Non deve sorprendere quindi il trionfo di Trump con i suoi slogan di “America First” entrambi fattori di nazionalismo e sovranitarismo, ormai valori vecchi e  da tempo in declino. Al suo successo hanno contribuito una forte presa su un elettorato impoverito dalla de-industrializzazione ed impaurito dai grandi mutamenti in atto: tutti “sentono” con preoccupazione la perdita di importanza del loro Paese.

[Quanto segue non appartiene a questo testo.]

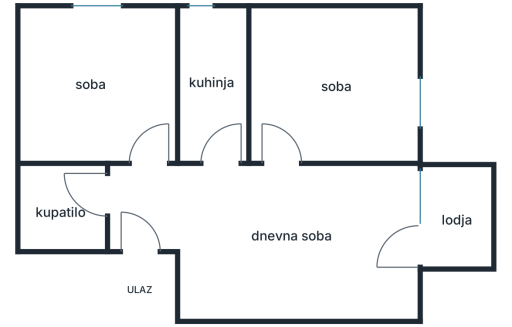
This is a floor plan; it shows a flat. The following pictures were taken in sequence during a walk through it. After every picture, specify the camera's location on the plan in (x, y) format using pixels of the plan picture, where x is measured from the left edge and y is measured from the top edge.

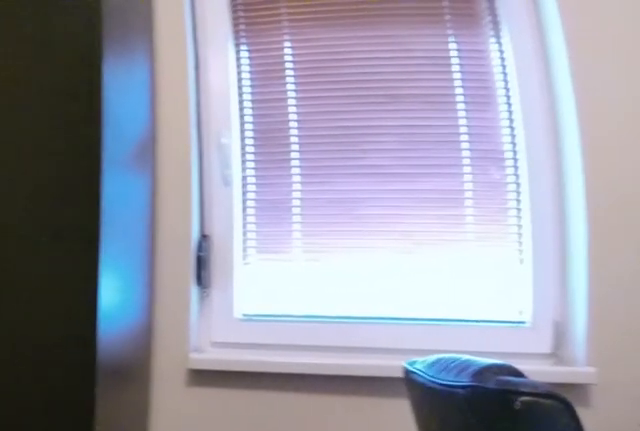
(311, 101)
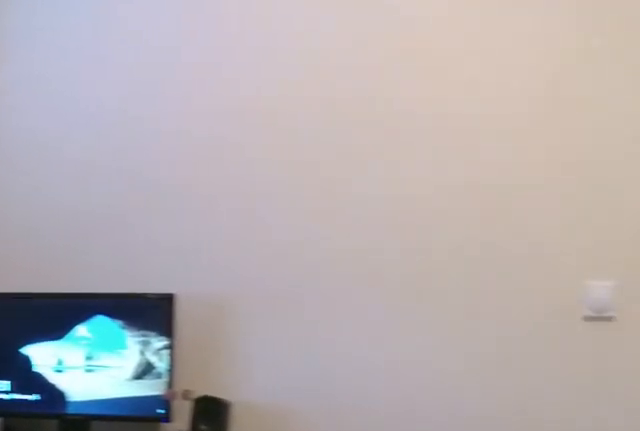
(325, 71)
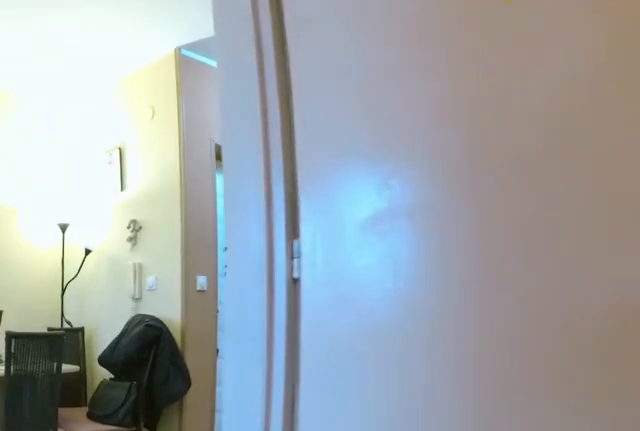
(291, 120)
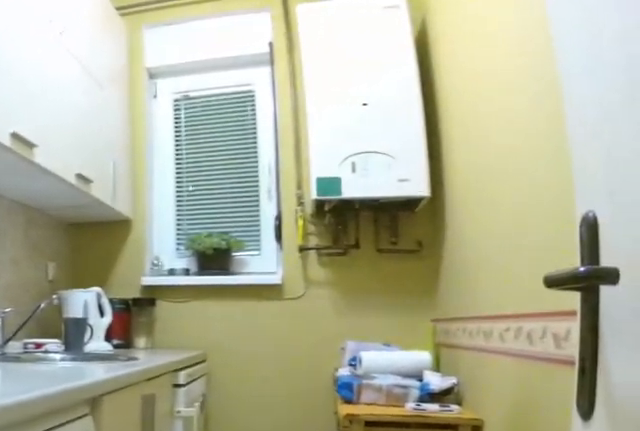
(234, 182)
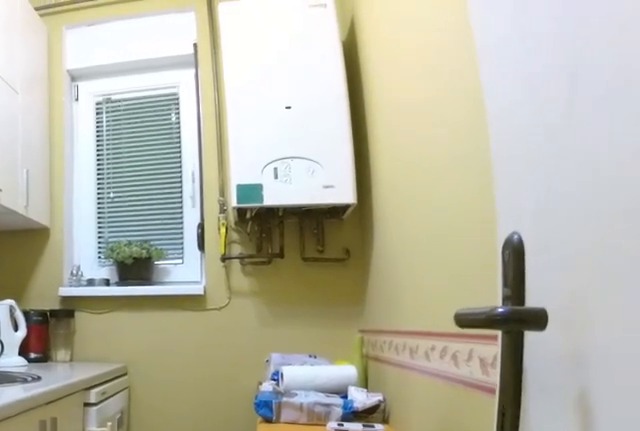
(223, 179)
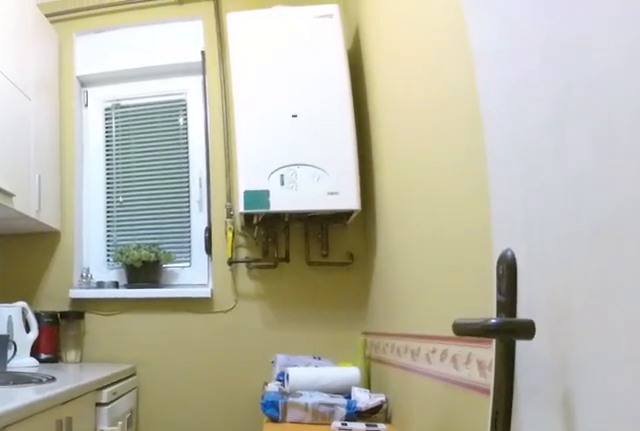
(224, 180)
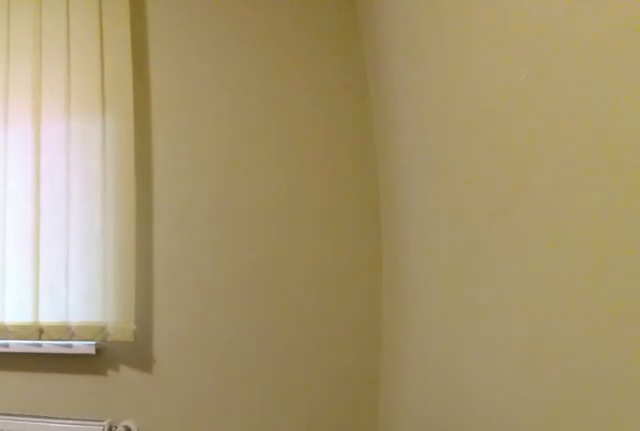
(147, 131)
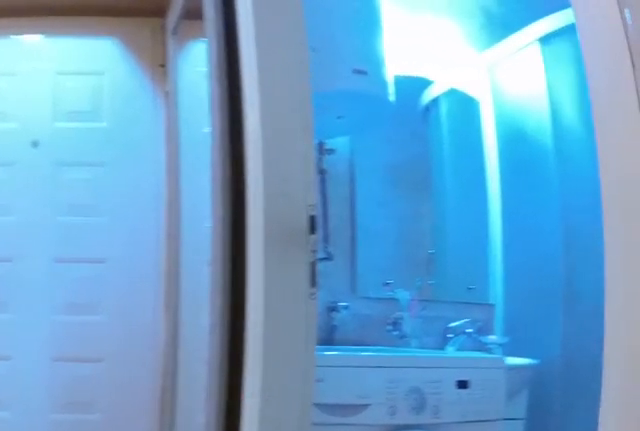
(148, 140)
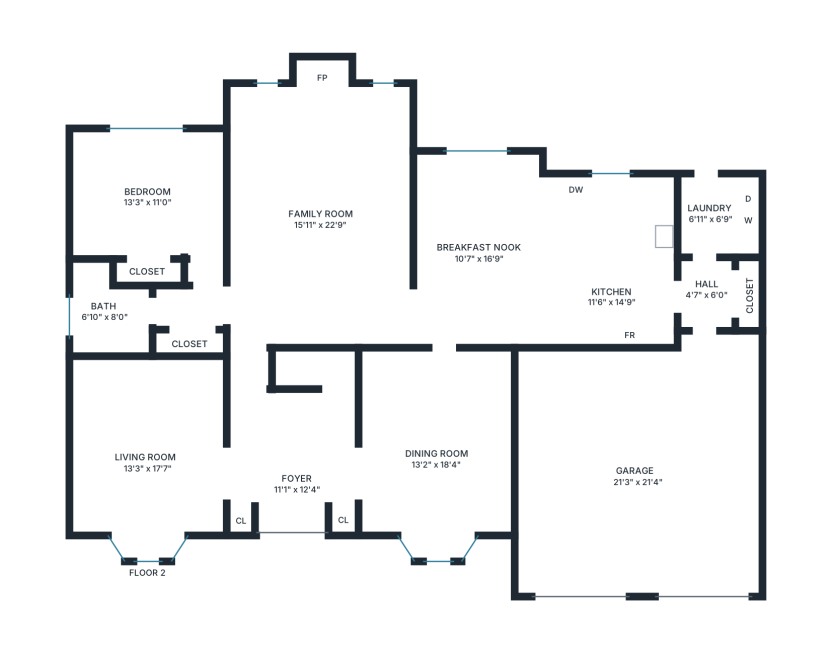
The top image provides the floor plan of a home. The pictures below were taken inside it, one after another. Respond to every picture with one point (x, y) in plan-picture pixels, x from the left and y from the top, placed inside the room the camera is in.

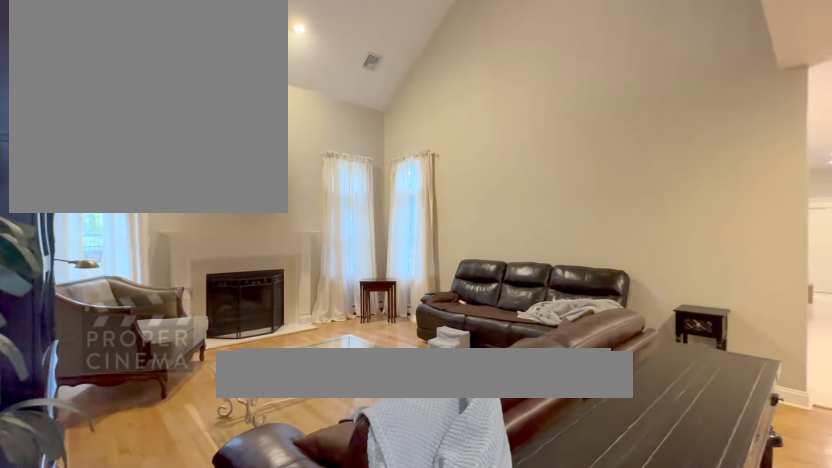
(320, 214)
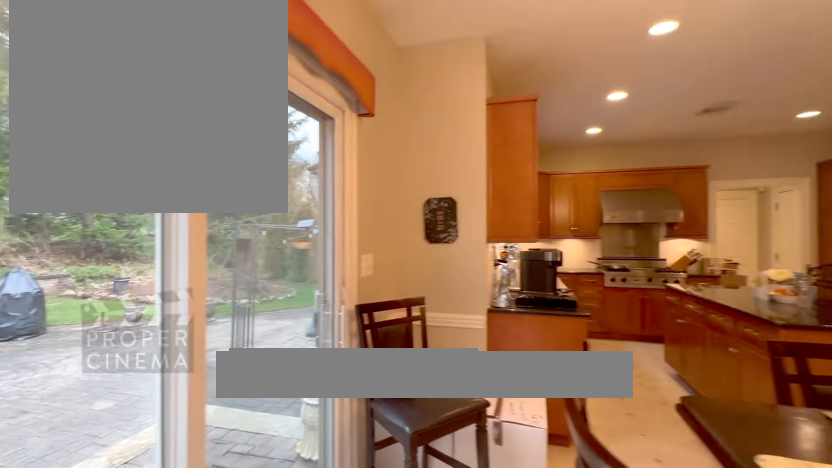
(478, 250)
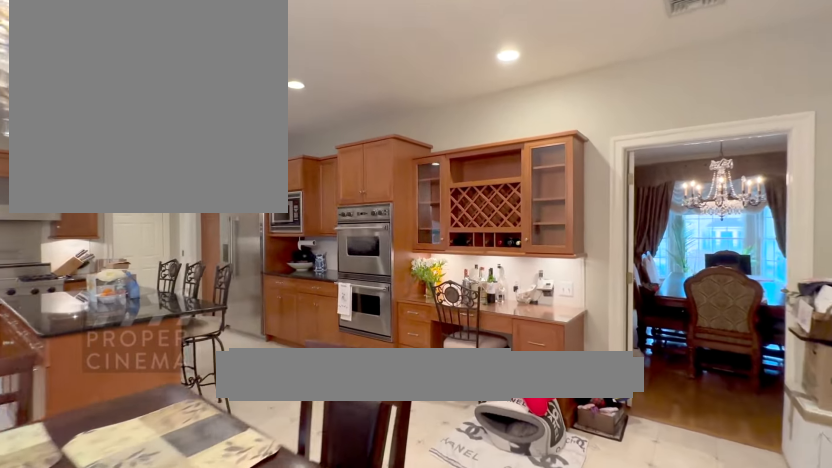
(478, 250)
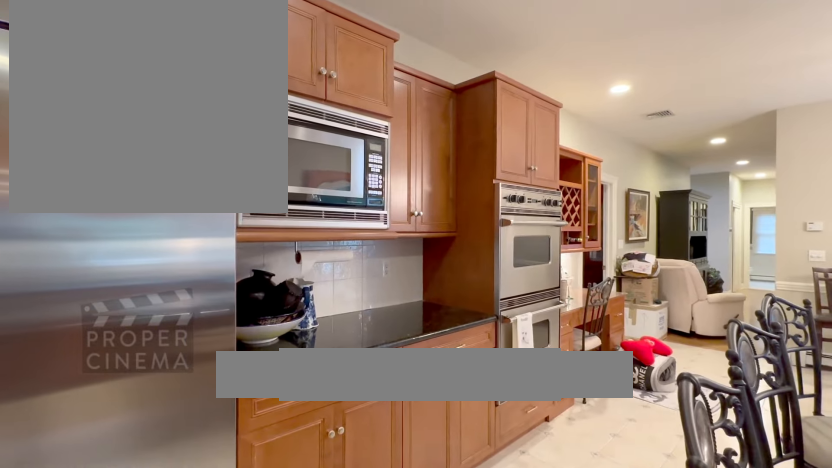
(610, 259)
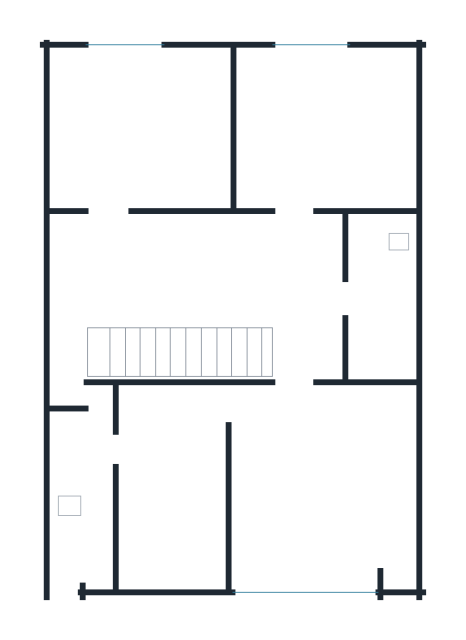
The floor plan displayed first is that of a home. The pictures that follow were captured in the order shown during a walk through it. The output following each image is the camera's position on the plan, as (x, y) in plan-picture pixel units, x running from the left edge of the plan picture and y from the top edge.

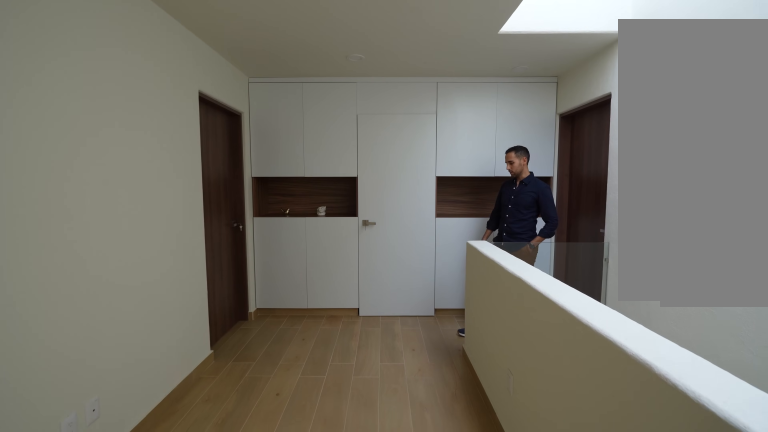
(103, 276)
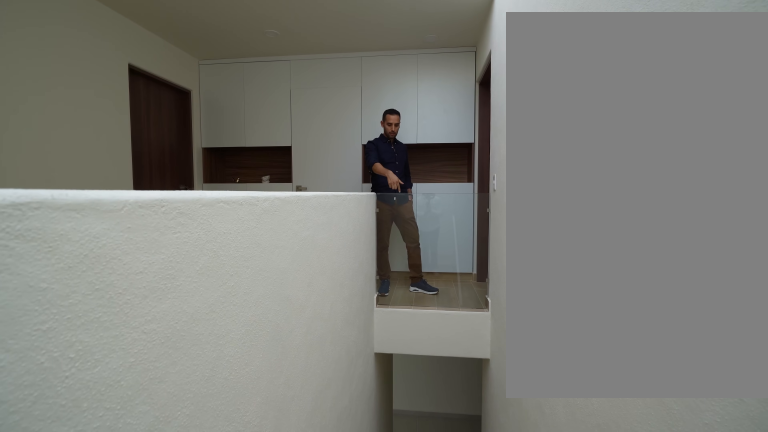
(88, 332)
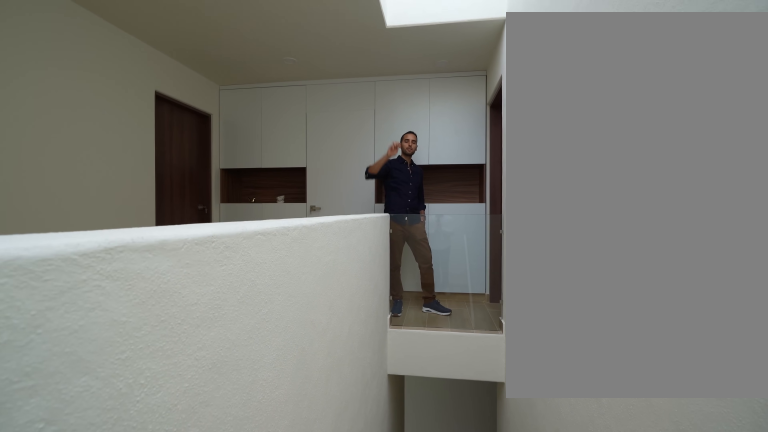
(86, 327)
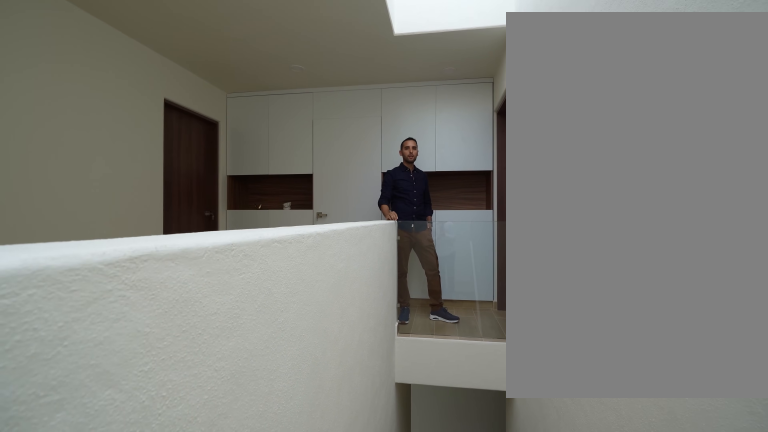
(86, 320)
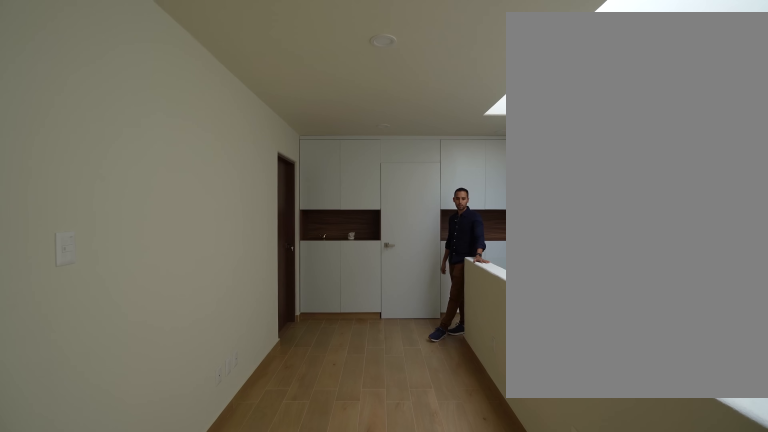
(72, 301)
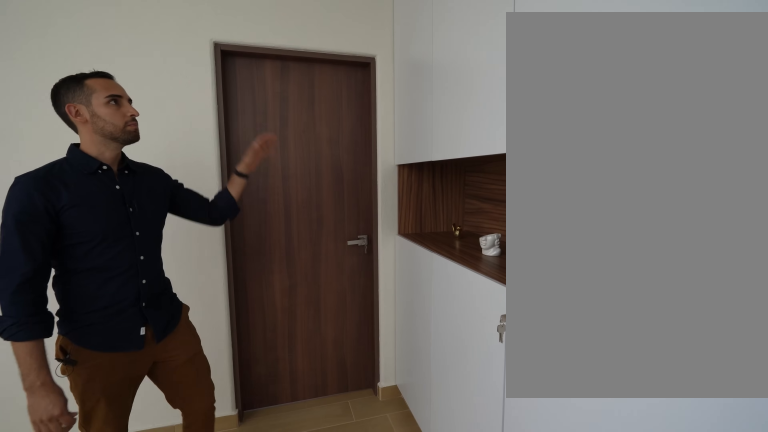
(289, 330)
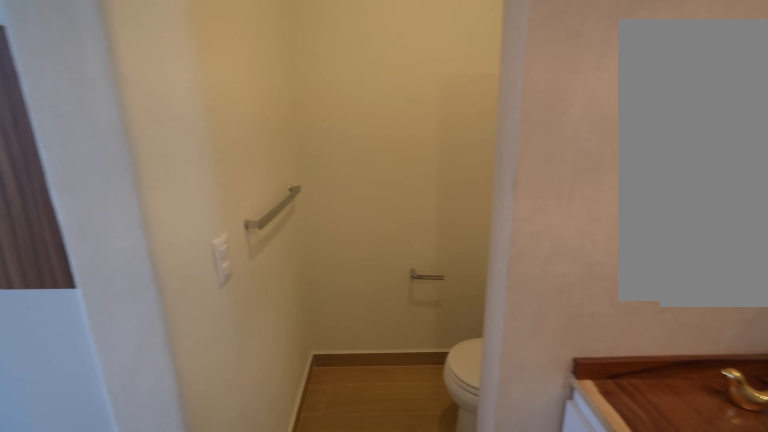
(358, 307)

Trump ha una visione di breve termine di un’America in declino e le sue strategie non affrontano i grandi cambiamenti in corso nel mondo.. La realtà delle cose è che il pianeta  si sta frammentando velocemente in “insule” politiche e geoculturali.  Ed il mondo sta ritornando – ritorno al passato – apparentemente come era 2/3 secoli fa prima che l’Europa diventasse il “centro del mondo” ;  grazie alle tre grandi rivoluzioni : marittima, scientifica ed industriale.

La grande differenza con il passato, è che le “insule” non sono disarticolate come allora. Nonostante le divisioni geoculturali che sembrano dare ragione a Huntington (scontro delle civiltà)  rispetto alle previsioni di Francis Paul Fukuyma (la fine della storia). C’è ora un collante unificatore che tiene insieme i vari centri ed è la forza delle tecnostrutture economico finanziarie creata da quella Globalizzazione che l’Occidente ha generato, ma che non riesce più  a governare.

Il sistema globale non è  ora solo multipolare (non più  gli Usa dominanti), come abbiamo detto, ma anche multicentrico. La difficoltà per noi occidentali è l’incapacità di interiorizzare la portata dei mutamenti in atto; in particolare di cogliere il vero senso potenziale della discontinuità con il passato. Ed in particolare :

la contrapposizione di forze centrifughe che tendono all’apertura ed inclusione con quelle centripete prodotte da quegli stati (USA-Trump) che puntano alla chiusura ed inclusione

il superamento della fase “Vestfaliana” che era la base degli Stati moderni avviandoci invece  verso forme di reti globali, come sta facendo la Cina con il megaprogetto OBOR (one belt one Road), la “doppia via della seta”, di cui tanto si parla.

La Cina quindi  ha  lanciato un chiaro messaggio che il mondo futuro  sarà  quello della “Connettività”: una nuova geografia costruita al di sopra della geografia fisica e politica. Una scelta, quella cinese, facilitata dalla sua matrice culturale confuciana che postula “essere e non essere” e non il nostro  “essere o non essere”.  Aristotele non è stato il loro maestro.

Non bisogna poi dimenticare che a svantaggio degli USA, ma anche di noi europei,  l’economia è in fase di forte transizione verso l’Asia: oltre il 50 per cento del PIL mondiale è già al di là degli Urali verso l’Estremo Oriente: e che  ne sarà fra 20 anni?

Per questo Obama aveva visualizzato il progetto “pivot to Asia” prevedendo che il grande scontro politico ed economico avrà luogo in Estremo Oriente: non negli Stati Uniti.